Data for processing>
=-=-=-=-=

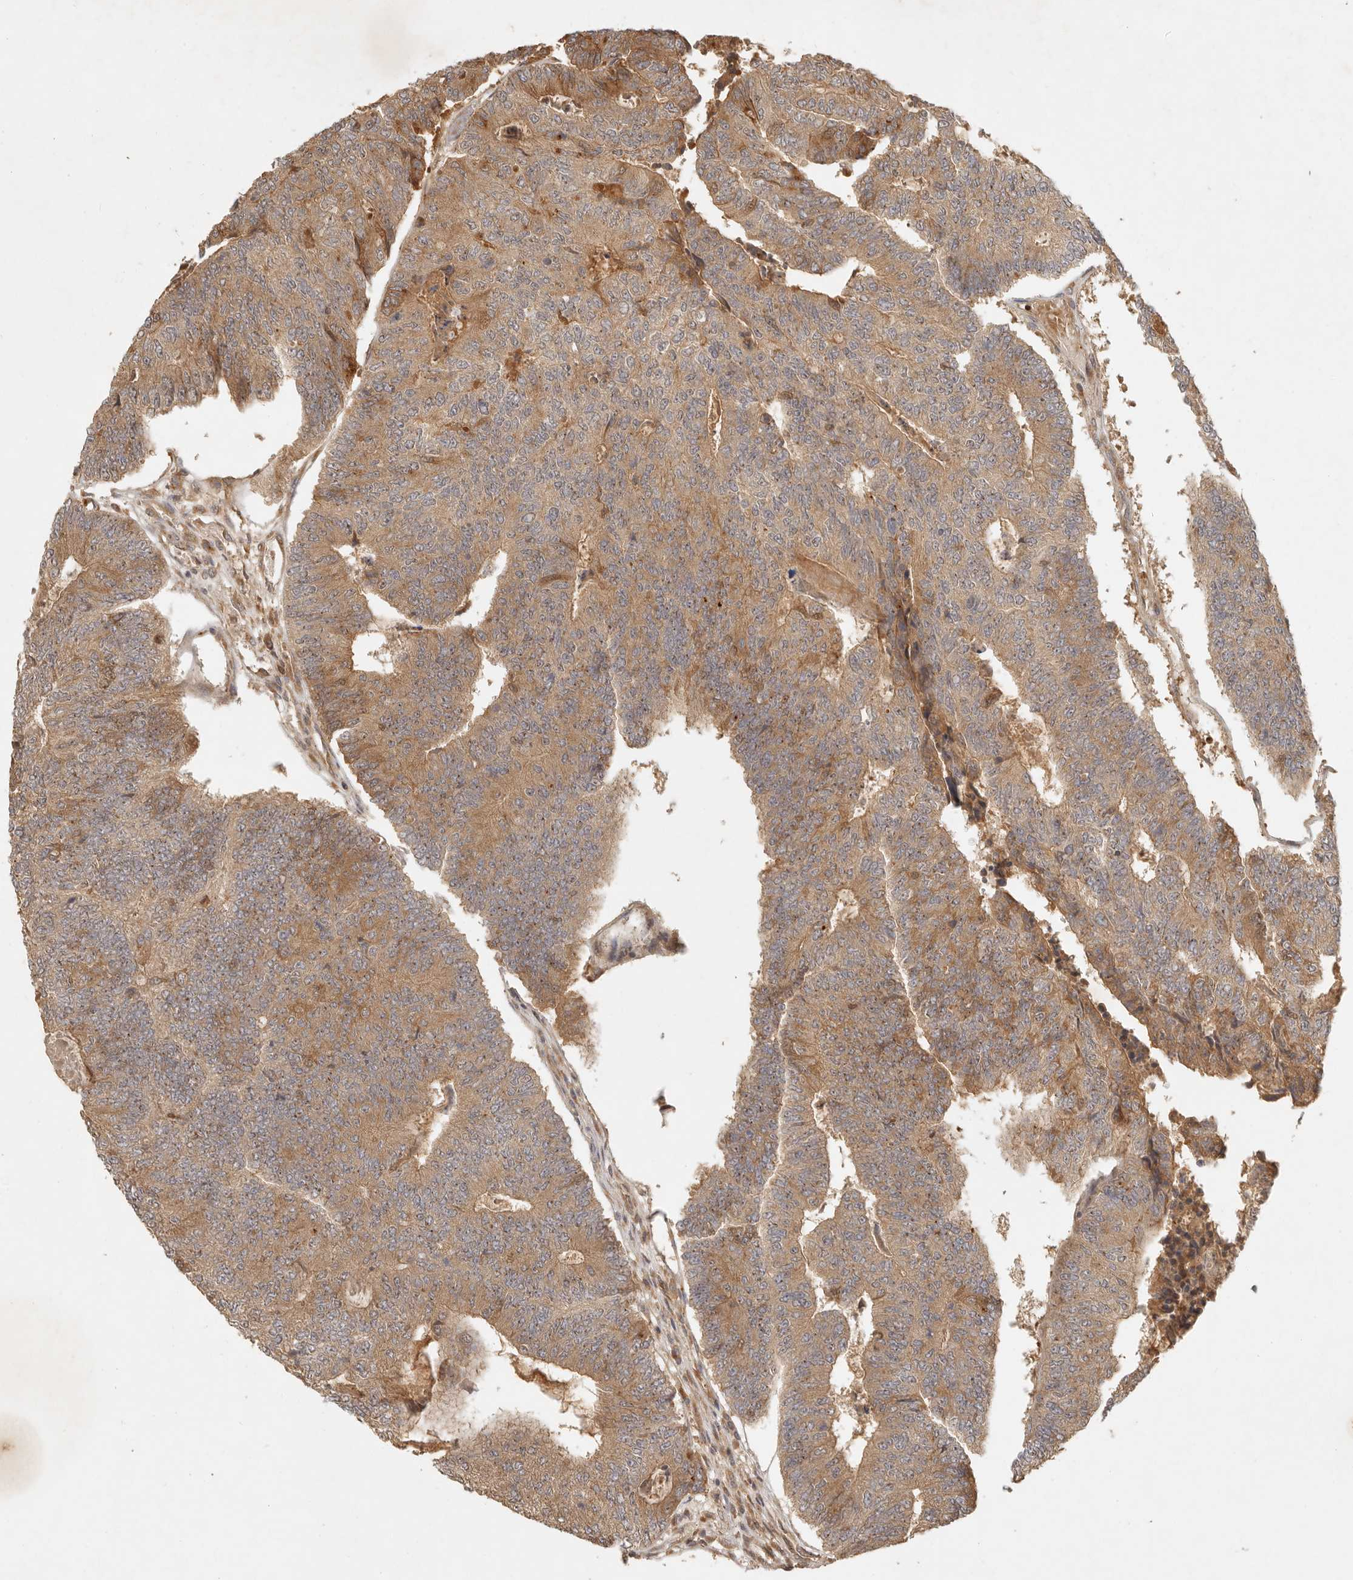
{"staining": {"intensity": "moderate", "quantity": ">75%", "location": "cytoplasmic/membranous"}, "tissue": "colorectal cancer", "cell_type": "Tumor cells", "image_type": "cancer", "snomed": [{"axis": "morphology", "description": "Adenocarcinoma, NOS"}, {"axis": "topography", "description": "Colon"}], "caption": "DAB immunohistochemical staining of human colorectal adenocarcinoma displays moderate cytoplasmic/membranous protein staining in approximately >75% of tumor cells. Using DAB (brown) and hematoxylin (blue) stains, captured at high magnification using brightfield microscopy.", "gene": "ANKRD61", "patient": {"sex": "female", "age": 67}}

=-=-=-=-=

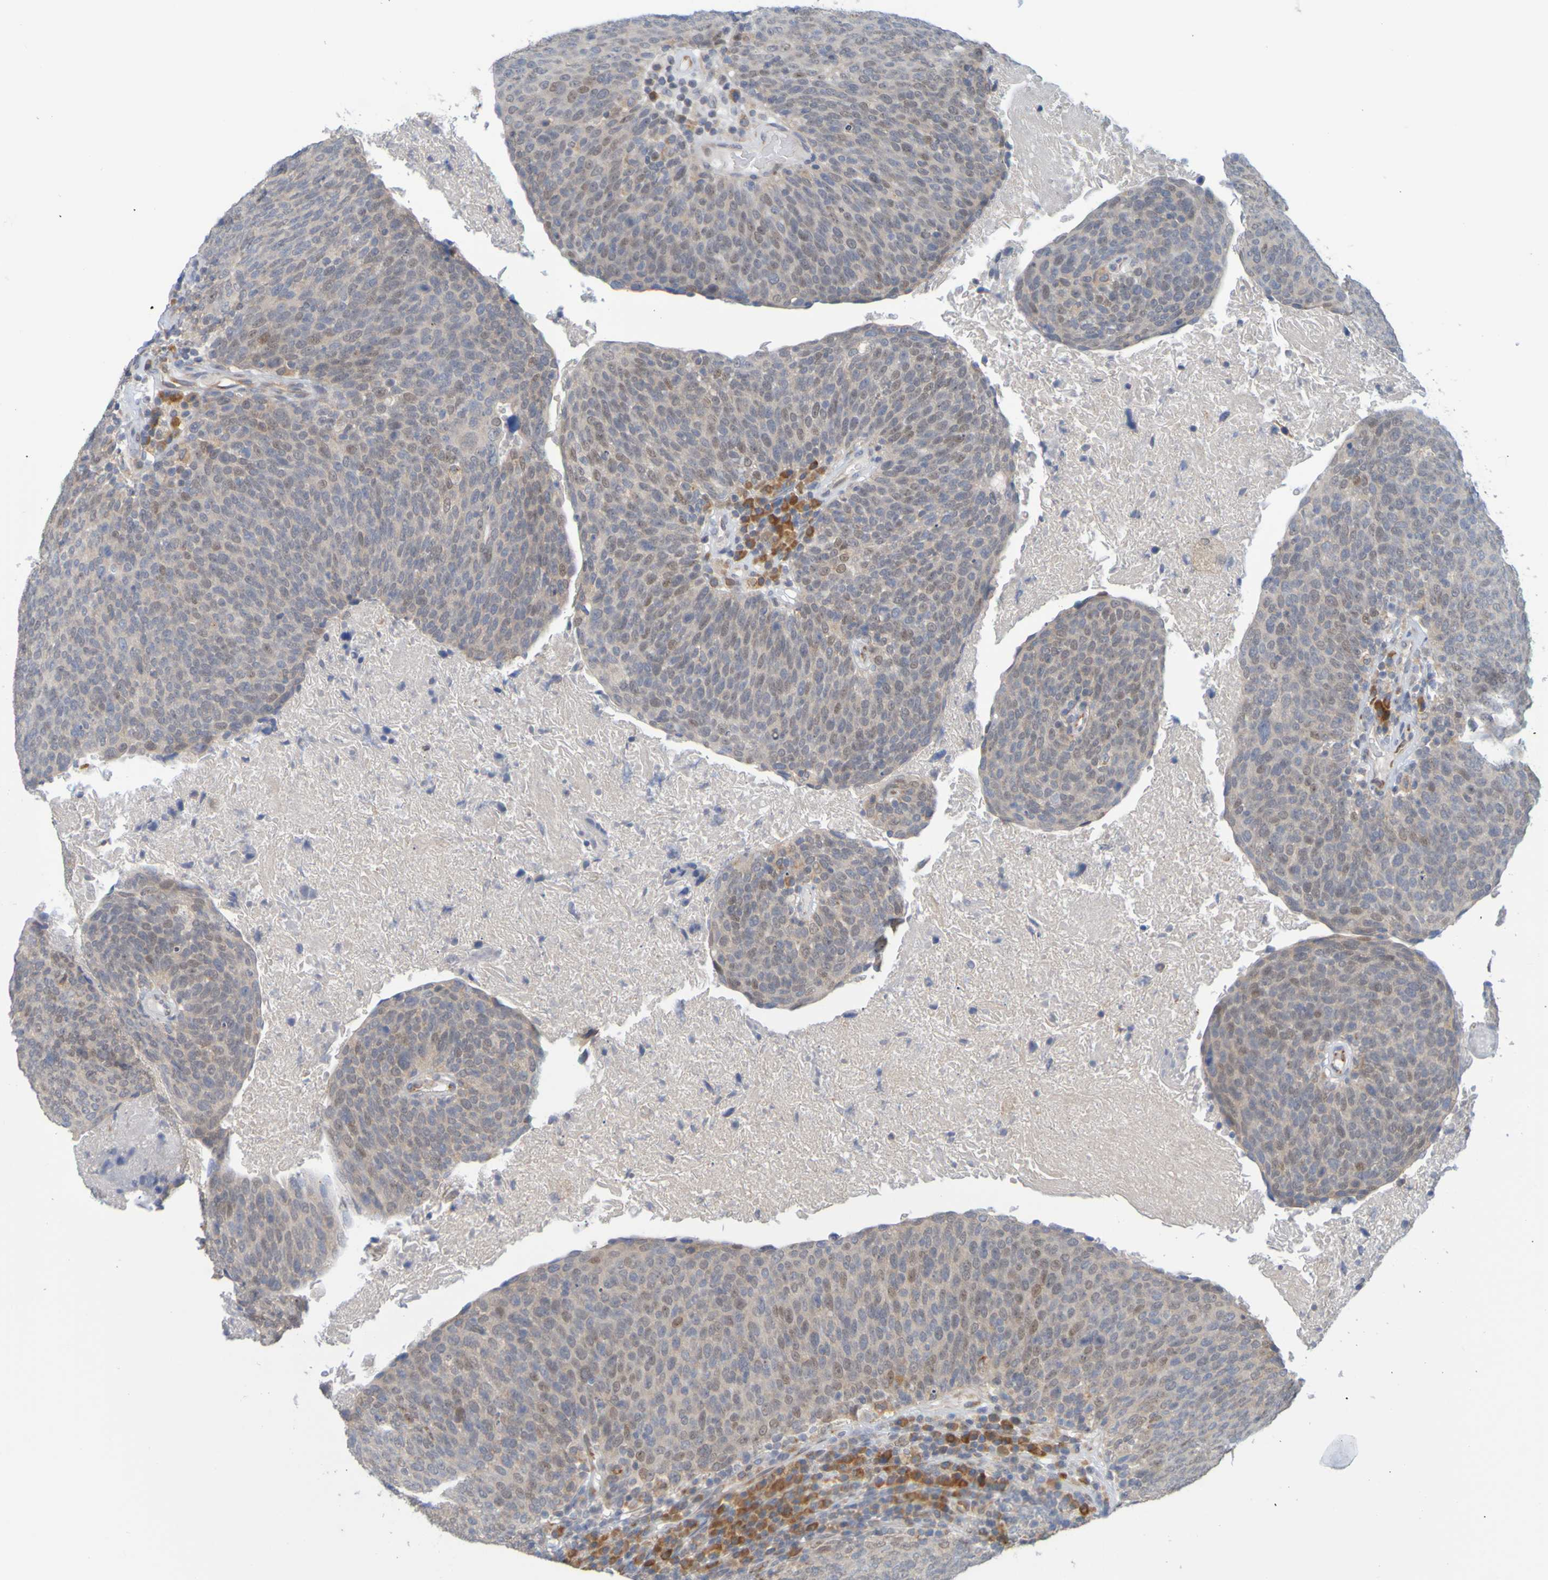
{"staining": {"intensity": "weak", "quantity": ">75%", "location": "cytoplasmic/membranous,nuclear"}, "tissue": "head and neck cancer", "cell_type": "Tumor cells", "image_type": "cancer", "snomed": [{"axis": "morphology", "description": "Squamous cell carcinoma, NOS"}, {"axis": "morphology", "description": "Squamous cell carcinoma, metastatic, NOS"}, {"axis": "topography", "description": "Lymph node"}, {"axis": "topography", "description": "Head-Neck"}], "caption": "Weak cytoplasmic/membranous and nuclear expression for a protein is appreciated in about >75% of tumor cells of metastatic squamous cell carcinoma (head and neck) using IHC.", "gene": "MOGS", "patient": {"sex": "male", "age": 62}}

=-=-=-=-=

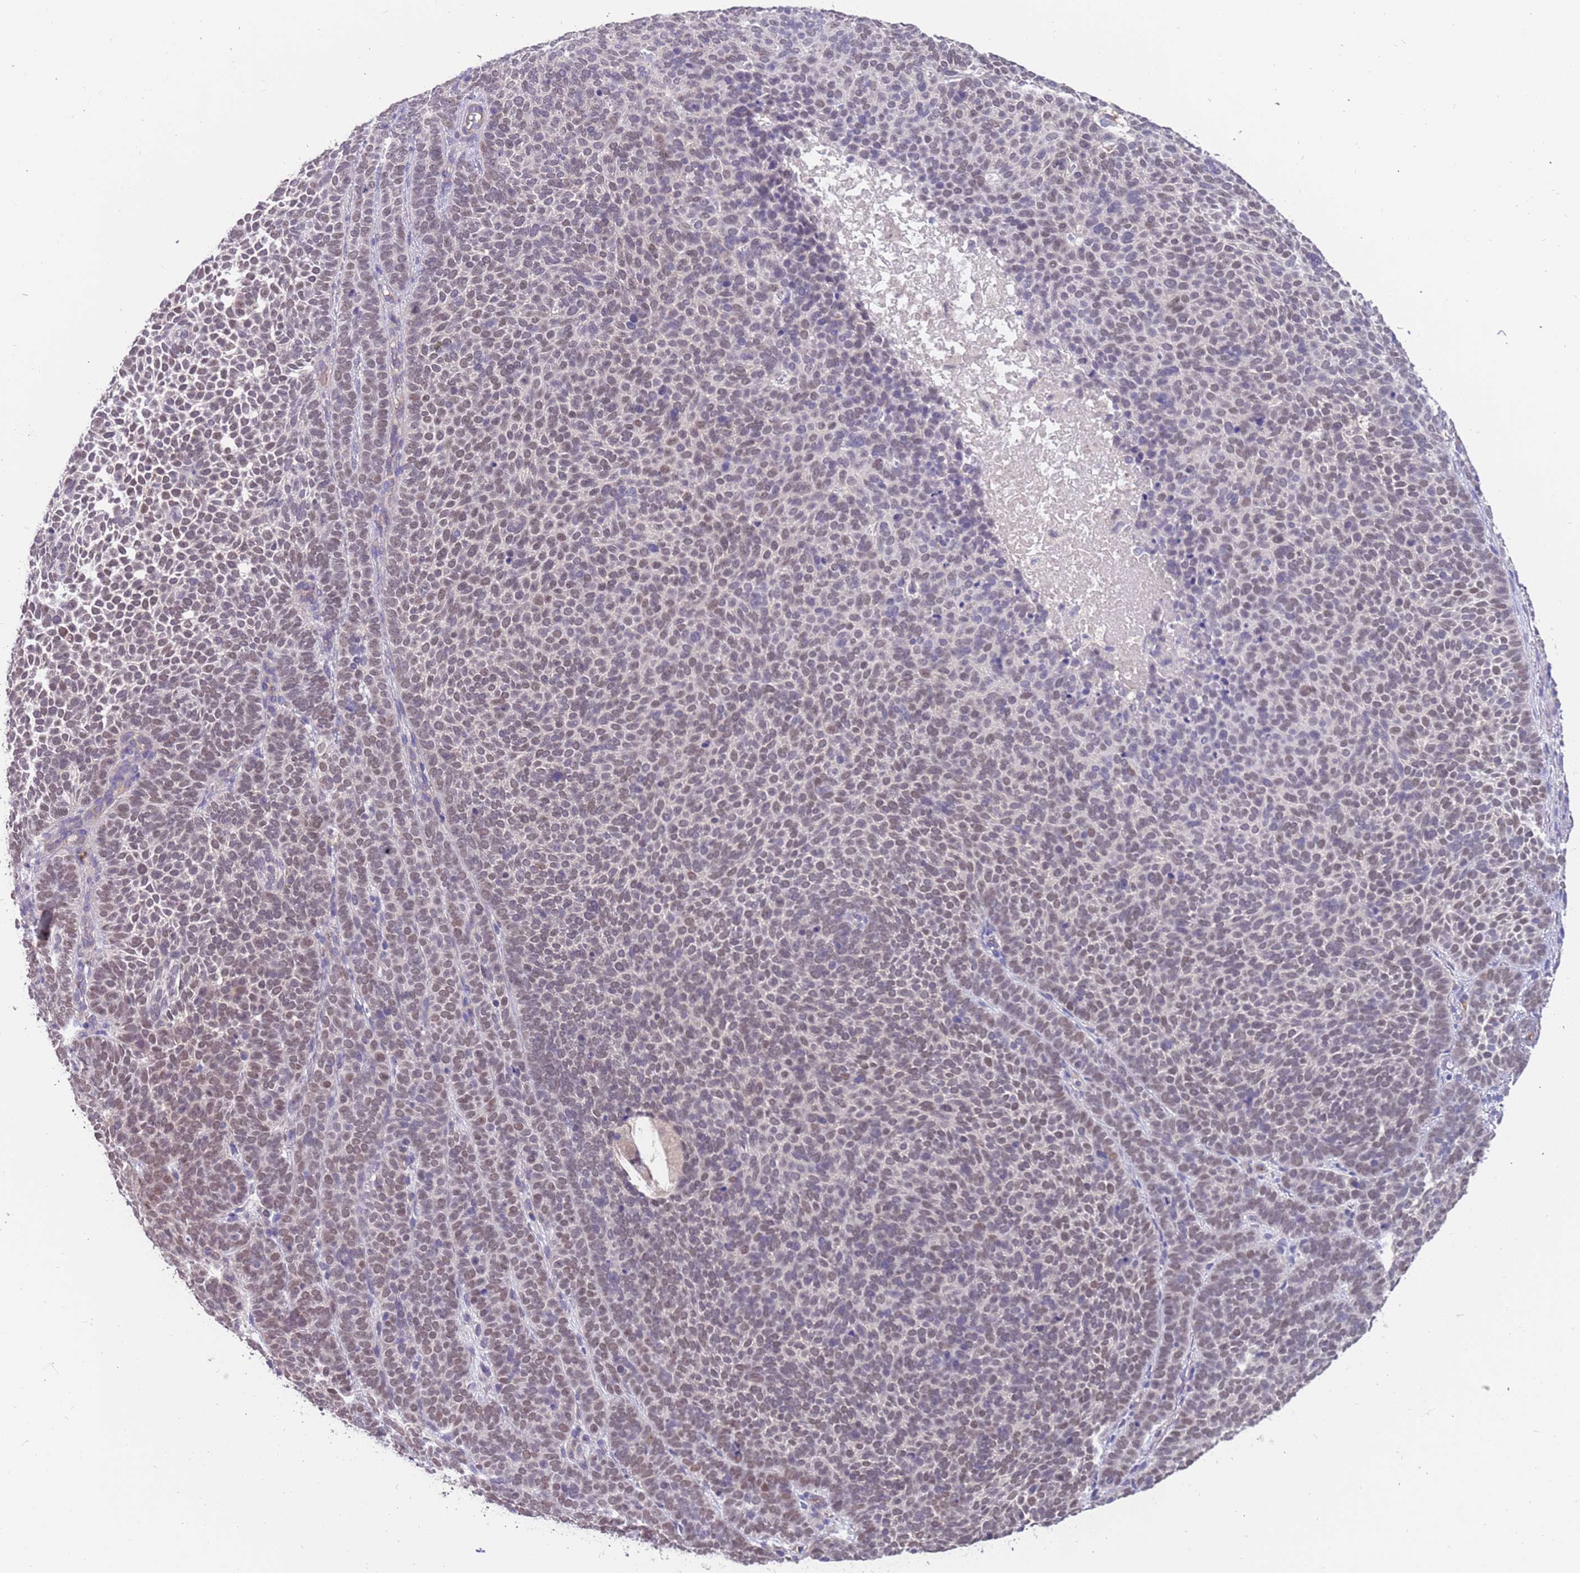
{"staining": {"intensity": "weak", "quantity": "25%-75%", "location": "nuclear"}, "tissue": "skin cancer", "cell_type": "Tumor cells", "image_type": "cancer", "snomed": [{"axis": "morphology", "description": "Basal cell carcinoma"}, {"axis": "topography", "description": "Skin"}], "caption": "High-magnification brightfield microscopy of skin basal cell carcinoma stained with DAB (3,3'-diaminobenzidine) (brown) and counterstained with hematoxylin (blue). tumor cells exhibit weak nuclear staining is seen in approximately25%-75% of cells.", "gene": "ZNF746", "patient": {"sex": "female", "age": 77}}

=-=-=-=-=

What you are asked to do> The expected output is every line of the records in which the string "magnification" appears.

Solution>
{"staining": {"intensity": "moderate", "quantity": ">75%", "location": "cytoplasmic/membranous"}, "tissue": "colorectal cancer", "cell_type": "Tumor cells", "image_type": "cancer", "snomed": [{"axis": "morphology", "description": "Adenocarcinoma, NOS"}, {"axis": "topography", "description": "Colon"}], "caption": "DAB immunohistochemical staining of human colorectal adenocarcinoma displays moderate cytoplasmic/membranous protein staining in approximately >75% of tumor cells. Using DAB (brown) and hematoxylin (blue) stains, captured at high magnification using brightfield microscopy.", "gene": "ANKRD61", "patient": {"sex": "female", "age": 67}}
{"staining": {"intensity": "weak", "quantity": "25%-75%", "location": "nuclear"}, "tissue": "skin cancer", "cell_type": "Tumor cells", "image_type": "cancer", "snomed": [{"axis": "morphology", "description": "Basal cell carcinoma"}, {"axis": "topography", "description": "Skin"}], "caption": "High-magnification brightfield microscopy of skin basal cell carcinoma stained with DAB (3,3'-diaminobenzidine) (brown) and counterstained with hematoxylin (blue). tumor cells exhibit weak nuclear staining is seen in approximately25%-75% of cells.", "gene": "ZNF746", "patient": {"sex": "female", "age": 77}}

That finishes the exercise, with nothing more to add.